Why does torch.backends.cudnn only deal with recurrent layers?

sidg54 · August 7, 2019, 7:46pm

Hello!

I was reading through the documentation and was wondering why there seems to only be a file for rnn.py in the torch.backends.cudnn module? The reason I ask is because while attempting to create a language model with torch.nn.GRU as one of the layers I received the following error: “RuntimeError: cuDNN Error: CUDNN_STATUS_EXECUTION_FAILED” but this error goes away when I run the same code, setting torch.backends.cudnn.enabled = False. But then a new error occurs: “RuntimeError: Input and parameters tensors are not at the same device, found input tensor at cuda:0 and parameters tensor at cpu”. I am using the following GPU setup:

RTX 2080ti
CUDA Version: ‘9.0.176’ (this is after running torch.version.cuda)
cuDNN: 7501 (after checking using torch.backends.cudnn.version())

And using:

torch 1.1.0
Ubuntu 18.04

The first part of the forward method’s code is the following:

    embed = self.embeddings(x)
    h0 = self.init_hidden(self.batch_size)
    embed = embed.permute(1, 0, 2)
    if self.cuda:
        embed = embed.cuda()
        h0 = h0.cuda()
    temp, hidden = self.gru(embed, h0)

Thank you!

ptrblck · August 8, 2019, 12:06pm

cudnn is also used for e.g. convolutions as seen here.
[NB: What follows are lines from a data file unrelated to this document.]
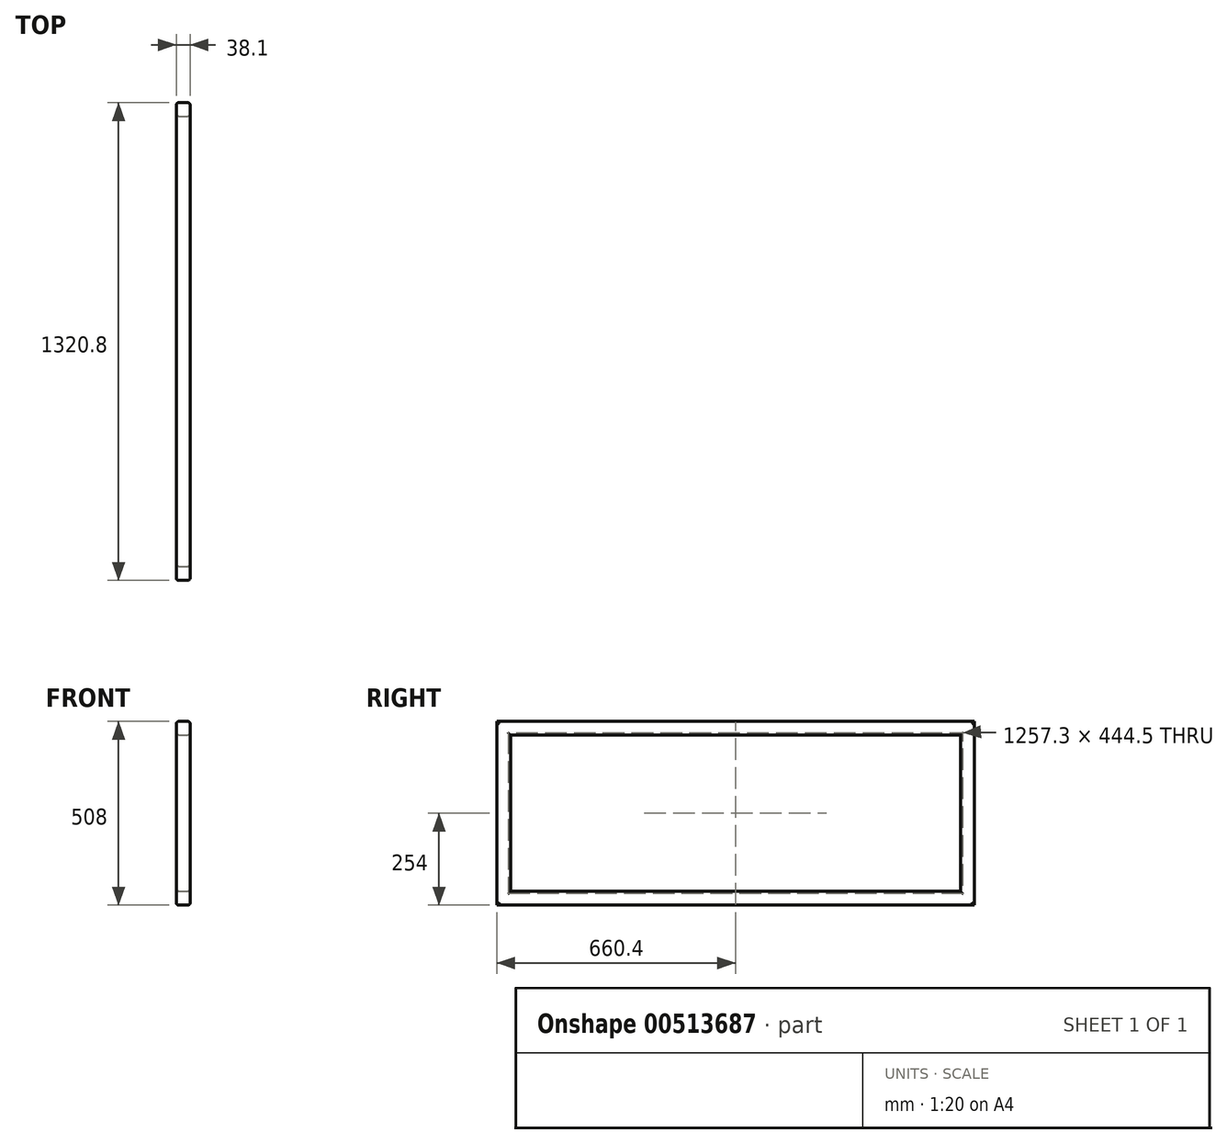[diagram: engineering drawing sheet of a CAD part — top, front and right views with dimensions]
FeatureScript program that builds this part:
annotation { "Feature Type Name" : "Feature", "Feature Type Description" : "" }
export const myFeature = defineFeature(function(context is Context, id is Id, definition is map)
    precondition{}
    {
        {
            var Q0;
            Q0=qCreatedBy(makeId("Right.planeOp"),FACE);
            var sketch = newSketch(context, id + "F0", { "sketchPlane" : qUnion([Q0])});
            skLineSegment(sketch, "E0.bottom", {"start": v(-660.4, 254) * mm, "end": v(660.4, 254) * mm});
            skLineSegment(sketch, "E0.top", {"start": v(-660.4, -254) * mm, "end": v(660.4, -254) * mm});
            skLineSegment(sketch, "E0.left", {"start": v(-660.4, 254) * mm, "end": v(-660.4, -254) * mm});
            skLineSegment(sketch, "E0.right", {"start": v(660.4, 254) * mm, "end": v(660.4, -254) * mm});
            skPoint(sketch, "E0.middle", {"position": v(0, 0) * mm});
            skSolve(sketch);
        }
        {
            var Q0;
            Q0=qCreatedBy(makeId("Front.planeOp"),FACE);
            var sketch = newSketch(context, id + "F1", { "sketchPlane" : qUnion([Q0])});
            skPoint(sketch, "E1.0", {"position": v(0, -254) * mm});
            skLineSegment(sketch, "E2", {"start": v(0, -254) * mm, "end": v(-12.7, -254) * mm});
            skLineSegment(sketch, "E3", {"start": v(-19.05, -247.65) * mm, "end": v(-19.05, -222.25) * mm});
            skLineSegment(sketch, "E4", {"start": v(-12.7, -215.9) * mm, "end": v(0, -215.9) * mm});
            skLineSegment(sketch, "E5.0", {"start": v(-12.7, -219.08) * mm, "end": v(0, -219.08) * mm});
            skLineSegment(sketch, "E5.1", {"start": v(-15.88, -247.65) * mm, "end": v(-15.88, -222.25) * mm});
            skLineSegment(sketch, "E5.2", {"start": v(0, -250.83) * mm, "end": v(-12.7, -250.83) * mm});
            skPoint(sketch, "E6.visualSharp", {"position": v(-15.88, -219.08) * mm});
            skArc(sketch, "E6.filletArc", {"start": v(-12.7, -219.08) * mm, "mid": v(-14.95, -220) * mm, "end": v(-15.88, -222.25) * mm});
            skPoint(sketch, "E7.visualSharp", {"position": v(-15.88, -250.83) * mm});
            skArc(sketch, "E7.filletArc", {"start": v(-15.88, -247.65) * mm, "mid": v(-14.95, -249.9) * mm, "end": v(-12.7, -250.83) * mm});
            skPoint(sketch, "E8.visualSharp", {"position": v(-19.05, -215.9) * mm});
            skArc(sketch, "E8.filletArc", {"start": v(-12.7, -215.9) * mm, "mid": v(-17.2, -217.76) * mm, "end": v(-19.05, -222.25) * mm});
            skPoint(sketch, "E9.visualSharp", {"position": v(-19.05, -254) * mm});
            skArc(sketch, "E9.filletArc", {"start": v(-19.05, -247.65) * mm, "mid": v(-17.2, -252.14) * mm, "end": v(-12.7, -254) * mm});
            skLineSegment(sketch, "E10", {"start": v(0, -266.73) * mm, "end": v(0, -188.29) * mm, "construction": true});
            skArc(sketch, "E11.MirrorCS", {"start": v(15.88, -247.65) * mm, "mid": v(14.95, -249.9) * mm, "end": v(12.7, -250.83) * mm});
            skArc(sketch, "E12.MirrorCS", {"start": v(12.7, -219.08) * mm, "mid": v(14.95, -220) * mm, "end": v(15.88, -222.25) * mm});
            skLineSegment(sketch, "E13.MirrorCS", {"start": v(0, -250.83) * mm, "end": v(12.7, -250.83) * mm});
            skLineSegment(sketch, "E14.MirrorCS", {"start": v(0, -254) * mm, "end": v(12.7, -254) * mm});
            skArc(sketch, "E15.MirrorCS", {"start": v(12.7, -215.9) * mm, "mid": v(17.2, -217.76) * mm, "end": v(19.05, -222.25) * mm});
            skArc(sketch, "E16.MirrorCS", {"start": v(19.05, -247.65) * mm, "mid": v(17.2, -252.14) * mm, "end": v(12.7, -254) * mm});
            skPoint(sketch, "E17.MirrorP", {"position": v(19.05, -254) * mm});
            skLineSegment(sketch, "E18.MirrorCS", {"start": v(15.88, -247.65) * mm, "end": v(15.88, -222.25) * mm});
            skLineSegment(sketch, "E19.MirrorCS", {"start": v(12.7, -219.08) * mm, "end": v(0, -219.08) * mm});
            skPoint(sketch, "E20.MirrorP", {"position": v(15.88, -219.08) * mm});
            skPoint(sketch, "E21.MirrorP", {"position": v(15.88, -250.83) * mm});
            skLineSegment(sketch, "E22.MirrorCS", {"start": v(19.05, -247.65) * mm, "end": v(19.05, -222.25) * mm});
            skLineSegment(sketch, "E23.MirrorCS", {"start": v(12.7, -215.9) * mm, "end": v(0, -215.9) * mm});
            skPoint(sketch, "E24.MirrorP", {"position": v(19.05, -215.9) * mm});
            skSolve(sketch);
        }
        {
            var Q0;
            Q0=makeQuery(id+"F1.imprint","IMPRINT",FACE,{"disambiguationData":[TD([[makeQuery(id+"F1.imprint","IMPRINT",EDGE,{"derivedFrom":sQuery(id+"F1.wireOp",EDGE,"E5.0")}),-1.0]])]});
            var Q1;
            Q1=makeQuery(id+"F1.imprint","IMPRINT",FACE,{"disambiguationData":[TD([[makeQuery(id+"F1.imprint","IMPRINT",EDGE,{"derivedFrom":sQuery(id+"F1.wireOp",EDGE,"E2")}),-1.0]])]});
            var Q2;
            Q2=sQuery(id+"F0.wireOp",EDGE,"E0.top");
            var Q3;
            Q3=sQuery(id+"F0.wireOp",EDGE,"E0.right");
            var Q4;
            Q4=sQuery(id+"F0.wireOp",EDGE,"E0.bottom");
            var Q5;
            Q5=sQuery(id+"F0.wireOp",EDGE,"E0.left");
            sweep(context, id + "F2", {"profiles" : qUnion([Q0, Q1]), "path" : qUnion([Q2, Q3, Q4, Q5])});
        }
    });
It’s was a good idea to disable cudnn, since it can potentially hide some other errors.
As you can see in your example, the actual error is a device mismatch.
Make sure all parameters and inputs are on the same device.
While embed and h0 seem to be on the default GPU, self.gru or some other layers might still be on the CPU.

Try to run your code with CUDA_LAUNCH_BLOCKING=1 python script.py args, as this will point to the right line of code, which causes this error.

sidg54 · August 8, 2019, 10:53pm

Thank you, this helped greatly in debugging my issues. The issue was that my GRU layer wasn’t being loaded onto cuda:0 correctly, it remained on the cpu.